§ **Stated problem A**:
List the measures from the Employment Rights Bill that the speech below names.

§ **Text excerpt**:

· · ·

Mark Ferguson
Main Page: Mark Ferguson (Labour - Gateshead Central and Whickham)Department Debates - View all Mark Ferguson's debates with the HM Treasury
(1 day, 15 hours ago)
Commons ChamberI refer the House to my entry in the Register of Members’ Financial Interests.
I was very taken by the point made by the shadow Chancellor when he talked about the excellent inheritance left by the previous Government. We have had to listen to his views on what his Government have done and been given the benefit of his knowledge and his experience during his time in government. I regret to say that I have spent most of my adult life in the Labour party in opposition, but as a result, I have gained a huge amount of experience about opposition, which I am more than happy to pass on to the Conservatives. Let me say this very clearly: if they continue to say throughout the next few years up to the next election that they left an excellent inheritance for this country, they will be sent into an even greater electoral oblivion than last July. I urge them to put it on their leaflets, because I will certainly be putting it on mine.
I will also proudly be putting on leaflets the measures in the Employment Rights Bill. Let me talk about some of them: getting rid of zero-hours contracts; introducing day one rights; and getting rid of fire and rehire. I do not think, when the Bill passes and its measures are a success, that Conservative Members will be quite so keen to trumpet what terrible things they think they are, but if they wish to do so, they are more than welcome to say on leaflets at the next election how they want to bring back zero-hours contracts and the ability to introduce fire and rehire, and abolish day one rights.

· · ·

§ **Dataset entries**:
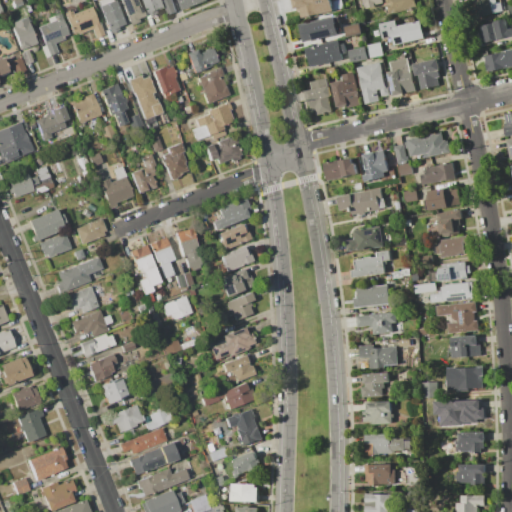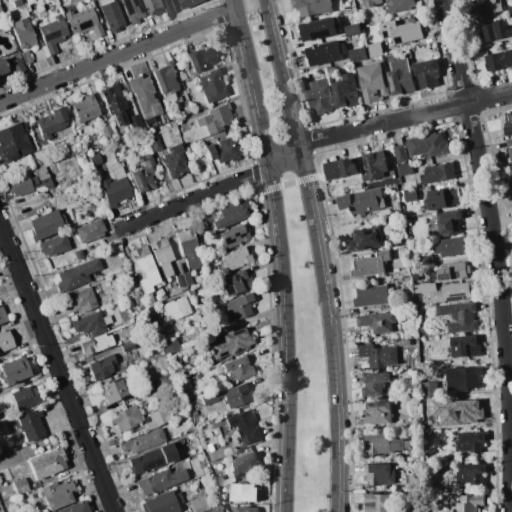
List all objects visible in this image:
building: (16, 3)
building: (188, 3)
building: (188, 3)
road: (247, 4)
building: (395, 4)
building: (398, 5)
building: (153, 6)
building: (158, 6)
building: (315, 6)
building: (169, 7)
building: (310, 7)
building: (485, 7)
building: (487, 8)
building: (510, 8)
building: (509, 9)
building: (1, 10)
building: (132, 10)
building: (132, 10)
building: (109, 14)
building: (111, 14)
building: (83, 21)
building: (84, 22)
building: (321, 27)
building: (317, 29)
building: (353, 30)
building: (495, 30)
building: (400, 31)
building: (493, 31)
building: (23, 32)
building: (52, 32)
building: (403, 32)
building: (22, 33)
building: (51, 34)
building: (374, 50)
building: (374, 50)
building: (322, 53)
building: (324, 53)
building: (356, 54)
building: (357, 54)
road: (117, 55)
building: (26, 57)
building: (200, 59)
building: (200, 59)
building: (497, 60)
building: (498, 60)
building: (17, 65)
building: (2, 66)
building: (2, 66)
building: (427, 72)
building: (426, 74)
building: (399, 77)
building: (400, 77)
building: (165, 79)
building: (164, 80)
building: (371, 82)
building: (372, 82)
building: (213, 84)
building: (212, 85)
building: (344, 91)
building: (346, 91)
building: (143, 95)
building: (143, 96)
building: (318, 96)
building: (317, 97)
building: (179, 99)
building: (114, 102)
building: (113, 104)
building: (84, 108)
building: (85, 108)
building: (188, 110)
road: (404, 118)
building: (50, 122)
building: (211, 122)
building: (213, 122)
building: (507, 122)
building: (49, 123)
building: (135, 123)
building: (507, 124)
building: (13, 142)
building: (13, 142)
building: (155, 143)
building: (427, 145)
building: (427, 145)
building: (509, 148)
building: (508, 149)
building: (221, 150)
building: (223, 150)
road: (283, 155)
building: (399, 155)
building: (95, 158)
building: (173, 160)
building: (174, 160)
building: (402, 160)
building: (373, 165)
building: (376, 167)
building: (511, 167)
building: (338, 168)
building: (511, 168)
building: (338, 169)
building: (437, 173)
building: (437, 173)
building: (144, 174)
building: (143, 176)
building: (42, 180)
building: (27, 183)
building: (22, 184)
building: (357, 186)
building: (115, 188)
building: (115, 189)
building: (409, 196)
road: (195, 198)
building: (442, 198)
building: (442, 198)
building: (361, 201)
building: (362, 201)
building: (397, 205)
building: (230, 213)
building: (231, 213)
building: (406, 222)
building: (448, 222)
building: (449, 222)
building: (45, 224)
building: (46, 224)
building: (89, 230)
building: (90, 231)
building: (232, 236)
building: (233, 236)
building: (364, 239)
building: (364, 239)
building: (124, 244)
building: (53, 245)
building: (55, 245)
building: (450, 246)
building: (451, 246)
building: (188, 247)
building: (75, 248)
building: (187, 249)
road: (280, 253)
road: (318, 253)
road: (495, 253)
building: (161, 255)
building: (162, 256)
building: (236, 257)
building: (234, 258)
building: (426, 259)
building: (369, 264)
building: (370, 264)
building: (144, 268)
building: (143, 269)
building: (451, 271)
building: (454, 271)
building: (75, 274)
building: (400, 274)
building: (73, 276)
building: (414, 277)
building: (184, 279)
building: (234, 281)
building: (236, 282)
road: (12, 287)
building: (424, 287)
building: (423, 288)
building: (97, 291)
building: (129, 292)
building: (452, 292)
building: (452, 293)
building: (371, 295)
building: (370, 296)
building: (80, 299)
building: (80, 300)
building: (240, 305)
building: (238, 306)
building: (176, 307)
building: (175, 308)
building: (3, 314)
building: (2, 315)
building: (458, 316)
building: (459, 317)
building: (156, 319)
building: (376, 321)
building: (377, 321)
building: (147, 322)
building: (89, 323)
building: (91, 323)
building: (422, 332)
building: (380, 338)
building: (5, 340)
building: (6, 340)
building: (229, 343)
building: (231, 343)
building: (404, 343)
building: (95, 344)
building: (96, 344)
building: (128, 346)
building: (171, 346)
building: (463, 346)
building: (464, 346)
building: (170, 347)
building: (378, 355)
building: (378, 355)
building: (409, 363)
road: (58, 365)
building: (101, 367)
building: (101, 367)
building: (239, 368)
building: (236, 369)
building: (13, 370)
building: (14, 370)
building: (463, 378)
building: (466, 379)
building: (158, 384)
building: (372, 384)
building: (374, 384)
building: (151, 387)
building: (429, 389)
building: (429, 389)
building: (112, 390)
building: (114, 390)
building: (233, 395)
building: (230, 396)
building: (23, 397)
building: (23, 397)
building: (457, 411)
building: (193, 412)
building: (376, 412)
building: (468, 412)
building: (378, 413)
building: (124, 418)
building: (126, 418)
building: (155, 419)
building: (157, 419)
building: (31, 425)
building: (30, 426)
building: (243, 426)
building: (245, 427)
building: (182, 433)
building: (142, 441)
building: (143, 441)
building: (467, 442)
building: (470, 442)
building: (383, 444)
building: (386, 444)
building: (217, 454)
building: (155, 456)
building: (151, 458)
building: (46, 463)
building: (47, 463)
building: (243, 463)
building: (245, 463)
building: (469, 473)
building: (378, 474)
building: (379, 474)
building: (470, 474)
building: (160, 480)
building: (159, 481)
building: (219, 481)
building: (20, 486)
building: (242, 492)
building: (244, 492)
building: (57, 494)
building: (58, 494)
building: (162, 502)
building: (163, 502)
building: (380, 502)
building: (467, 502)
building: (376, 503)
building: (469, 503)
building: (5, 504)
building: (202, 505)
building: (203, 505)
building: (74, 507)
building: (76, 507)
building: (245, 509)
building: (246, 509)
building: (412, 509)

· · ·

§ **Stated problem B**:
Copy the records word for word, from their beginning through the line that contains "building: (346, 91)", and leave the pictures out.

§ **Complete response A**:
- Getting rid of zero-hours contracts
- Introducing day one rights
- Getting rid of fire and rehire

§ **Complete response B**:
List all objects visible in this image:
building: (16, 3)
building: (188, 3)
building: (188, 3)
road: (247, 4)
building: (395, 4)
building: (398, 5)
building: (153, 6)
building: (158, 6)
building: (315, 6)
building: (169, 7)
building: (310, 7)
building: (485, 7)
building: (487, 8)
building: (510, 8)
building: (509, 9)
building: (1, 10)
building: (132, 10)
building: (132, 10)
building: (109, 14)
building: (111, 14)
building: (83, 21)
building: (84, 22)
building: (321, 27)
building: (317, 29)
building: (353, 30)
building: (495, 30)
building: (400, 31)
building: (493, 31)
building: (23, 32)
building: (52, 32)
building: (403, 32)
building: (22, 33)
building: (51, 34)
building: (374, 50)
building: (374, 50)
building: (322, 53)
building: (324, 53)
building: (356, 54)
building: (357, 54)
road: (117, 55)
building: (26, 57)
building: (200, 59)
building: (200, 59)
building: (497, 60)
building: (498, 60)
building: (17, 65)
building: (2, 66)
building: (2, 66)
building: (427, 72)
building: (426, 74)
building: (399, 77)
building: (400, 77)
building: (165, 79)
building: (164, 80)
building: (371, 82)
building: (372, 82)
building: (213, 84)
building: (212, 85)
building: (344, 91)
building: (346, 91)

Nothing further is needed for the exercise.